(Material shown begins)
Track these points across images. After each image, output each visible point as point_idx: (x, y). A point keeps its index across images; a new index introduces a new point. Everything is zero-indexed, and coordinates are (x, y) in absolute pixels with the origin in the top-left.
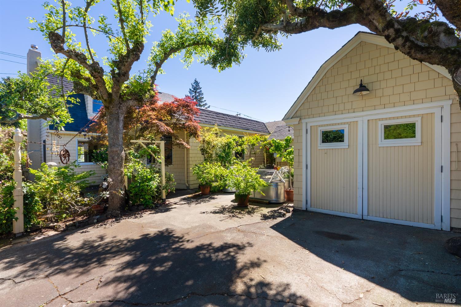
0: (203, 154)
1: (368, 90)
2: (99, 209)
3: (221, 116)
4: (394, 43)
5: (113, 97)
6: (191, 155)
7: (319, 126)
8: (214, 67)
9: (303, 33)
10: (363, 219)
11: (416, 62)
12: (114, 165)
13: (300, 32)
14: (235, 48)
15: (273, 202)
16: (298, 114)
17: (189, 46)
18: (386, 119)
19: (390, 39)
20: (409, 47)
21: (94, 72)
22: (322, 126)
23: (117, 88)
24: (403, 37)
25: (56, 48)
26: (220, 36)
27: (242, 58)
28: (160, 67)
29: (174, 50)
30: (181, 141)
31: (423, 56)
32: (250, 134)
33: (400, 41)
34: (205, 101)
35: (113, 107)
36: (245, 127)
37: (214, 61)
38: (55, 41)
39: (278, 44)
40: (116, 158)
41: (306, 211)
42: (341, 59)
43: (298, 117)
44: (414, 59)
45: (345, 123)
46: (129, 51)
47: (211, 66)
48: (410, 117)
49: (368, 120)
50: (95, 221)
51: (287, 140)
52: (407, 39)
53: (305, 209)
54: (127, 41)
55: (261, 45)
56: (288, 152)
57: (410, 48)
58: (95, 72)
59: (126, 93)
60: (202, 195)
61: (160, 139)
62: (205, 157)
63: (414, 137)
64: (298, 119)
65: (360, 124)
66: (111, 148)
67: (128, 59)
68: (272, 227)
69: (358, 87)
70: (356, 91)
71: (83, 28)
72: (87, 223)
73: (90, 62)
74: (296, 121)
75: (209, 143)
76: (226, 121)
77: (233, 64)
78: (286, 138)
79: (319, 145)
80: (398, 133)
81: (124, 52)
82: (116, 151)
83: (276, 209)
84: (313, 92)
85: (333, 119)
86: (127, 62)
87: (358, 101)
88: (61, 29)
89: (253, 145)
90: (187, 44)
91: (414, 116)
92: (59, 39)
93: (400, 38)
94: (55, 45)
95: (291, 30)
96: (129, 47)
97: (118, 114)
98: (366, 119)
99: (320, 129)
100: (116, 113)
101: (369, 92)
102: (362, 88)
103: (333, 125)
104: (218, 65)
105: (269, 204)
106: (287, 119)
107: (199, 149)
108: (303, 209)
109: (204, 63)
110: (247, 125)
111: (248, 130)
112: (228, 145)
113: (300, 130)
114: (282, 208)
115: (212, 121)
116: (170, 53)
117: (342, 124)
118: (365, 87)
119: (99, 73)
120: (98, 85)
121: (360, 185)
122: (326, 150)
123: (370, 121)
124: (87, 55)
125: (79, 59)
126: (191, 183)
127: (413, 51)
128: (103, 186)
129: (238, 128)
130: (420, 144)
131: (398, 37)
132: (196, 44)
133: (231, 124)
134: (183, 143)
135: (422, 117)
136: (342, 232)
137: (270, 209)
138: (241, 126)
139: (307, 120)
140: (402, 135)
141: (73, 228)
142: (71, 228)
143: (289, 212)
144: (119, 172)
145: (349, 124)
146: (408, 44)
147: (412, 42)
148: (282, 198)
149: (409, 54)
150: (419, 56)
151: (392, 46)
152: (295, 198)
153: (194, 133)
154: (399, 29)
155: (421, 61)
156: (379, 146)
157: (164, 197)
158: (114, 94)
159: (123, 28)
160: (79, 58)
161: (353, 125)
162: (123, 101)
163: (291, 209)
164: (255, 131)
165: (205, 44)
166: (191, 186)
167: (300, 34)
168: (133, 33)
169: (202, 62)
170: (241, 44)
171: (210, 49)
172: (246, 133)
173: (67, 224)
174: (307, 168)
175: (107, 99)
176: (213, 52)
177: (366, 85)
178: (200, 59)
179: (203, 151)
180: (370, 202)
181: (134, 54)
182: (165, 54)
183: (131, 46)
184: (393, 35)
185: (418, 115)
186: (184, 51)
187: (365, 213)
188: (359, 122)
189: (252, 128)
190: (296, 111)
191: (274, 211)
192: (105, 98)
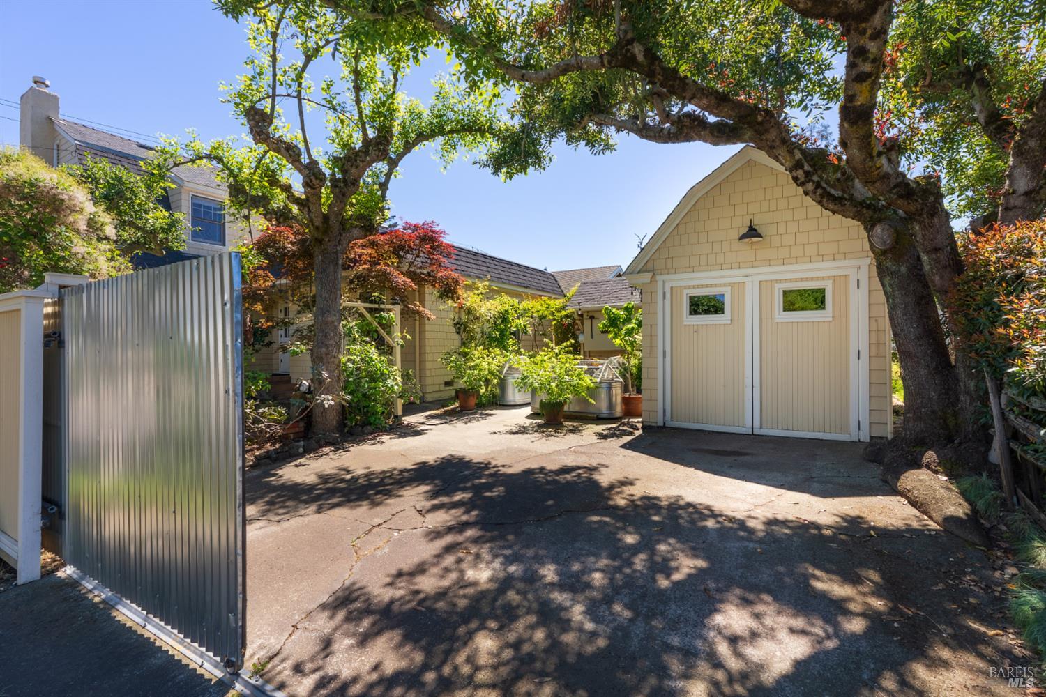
0: (458, 333)
1: (760, 236)
2: (297, 430)
3: (480, 258)
4: (804, 187)
5: (330, 223)
6: (428, 335)
7: (685, 288)
8: (495, 173)
9: (670, 145)
10: (753, 434)
11: (828, 213)
12: (328, 348)
13: (666, 142)
14: (535, 142)
15: (605, 416)
16: (650, 266)
17: (452, 131)
18: (786, 281)
19: (799, 182)
20: (820, 195)
21: (314, 180)
22: (689, 287)
23: (340, 207)
24: (813, 182)
25: (260, 135)
26: (509, 121)
27: (547, 159)
28: (397, 166)
29: (422, 137)
30: (415, 305)
31: (836, 208)
32: (534, 297)
33: (810, 186)
34: (393, 217)
35: (329, 241)
36: (521, 281)
37: (498, 163)
38: (258, 122)
39: (611, 142)
40: (332, 335)
41: (664, 427)
42: (720, 184)
43: (649, 271)
44: (826, 209)
45: (725, 285)
46: (367, 142)
47: (489, 171)
48: (818, 279)
49: (761, 282)
50: (301, 450)
51: (626, 309)
52: (818, 185)
53: (662, 425)
54: (363, 125)
55: (583, 143)
56: (627, 329)
57: (822, 196)
58: (316, 178)
59: (352, 215)
60: (461, 411)
61: (391, 301)
62: (462, 339)
63: (824, 308)
64: (651, 274)
65: (748, 287)
66: (323, 316)
67: (366, 157)
68: (624, 446)
69: (745, 230)
70: (742, 237)
71: (296, 99)
72: (287, 453)
73: (305, 159)
74: (646, 278)
75: (469, 311)
76: (489, 269)
77: (531, 170)
78: (625, 305)
79: (685, 319)
80: (790, 301)
81: (357, 141)
82: (333, 322)
83: (614, 425)
84: (675, 232)
85: (707, 278)
86: (363, 161)
87: (745, 250)
88: (269, 100)
89: (542, 317)
90: (448, 128)
91: (823, 278)
92: (264, 121)
93: (811, 183)
94: (258, 130)
95: (651, 137)
96: (367, 135)
97: (336, 253)
98: (757, 279)
99: (686, 292)
100: (334, 253)
101: (760, 239)
102: (752, 232)
103: (707, 286)
104: (504, 170)
105: (598, 420)
106: (631, 273)
107: (450, 322)
108: (659, 424)
109: (478, 165)
110: (525, 278)
111: (527, 287)
112: (504, 317)
113: (653, 292)
114: (623, 424)
115: (466, 269)
116: (415, 143)
117: (720, 285)
118: (755, 230)
119: (321, 180)
120: (311, 199)
121: (748, 382)
122: (696, 327)
123: (764, 284)
124: (302, 146)
125: (291, 156)
126: (429, 389)
127: (825, 200)
128: (301, 388)
129: (510, 284)
130: (831, 319)
131: (808, 182)
132: (466, 130)
133: (498, 276)
134: (421, 309)
135: (834, 280)
136: (729, 449)
137: (604, 427)
138: (515, 280)
139: (665, 277)
140: (797, 306)
141: (268, 461)
142: (263, 461)
143: (638, 429)
144: (336, 361)
145: (732, 285)
146: (819, 191)
147: (824, 189)
148: (619, 410)
149: (820, 202)
150: (831, 206)
151: (800, 190)
152: (644, 406)
153: (448, 291)
154: (809, 172)
155: (834, 212)
156: (777, 321)
157: (400, 413)
158: (332, 218)
159: (358, 102)
160: (291, 153)
161: (738, 288)
162: (344, 229)
163: (640, 425)
164: (540, 290)
165: (481, 131)
166: (427, 396)
167: (666, 144)
168: (377, 112)
169: (474, 163)
170: (547, 137)
171: (490, 140)
172: (526, 293)
173: (257, 454)
174: (665, 356)
175: (321, 225)
176: (494, 145)
177: (757, 228)
178: (468, 156)
179: (460, 327)
180: (764, 408)
181: (380, 150)
182: (407, 143)
183: (371, 134)
184: (802, 179)
185: (829, 278)
186: (440, 140)
187: (757, 424)
188: (747, 284)
189: (534, 284)
190: (646, 260)
191: (613, 428)
192: (317, 224)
(Material shown ends)
# What you have to do:
Can you return the stretch of the data that opens with its very first line and closes with the line containing "27: (242, 58)", both ends included, reproducing every line without any change and leaving the pictures out?

# Answer section:
Track these points across images. After each image, output each visible point as point_idx: (x, y). A point keeps its index across images; a new index introduces a new point. Everything is zero-indexed, and coordinates are (x, y) in absolute pixels with the origin in the top-left.
0: (203, 154)
1: (368, 90)
2: (99, 209)
3: (221, 116)
4: (394, 43)
5: (113, 97)
6: (191, 155)
7: (319, 126)
8: (214, 67)
9: (303, 33)
10: (363, 219)
11: (416, 62)
12: (114, 165)
13: (300, 32)
14: (235, 48)
15: (273, 202)
16: (298, 114)
17: (189, 46)
18: (386, 119)
19: (390, 39)
20: (409, 47)
21: (94, 72)
22: (322, 126)
23: (117, 88)
24: (403, 37)
25: (56, 48)
26: (220, 36)
27: (242, 58)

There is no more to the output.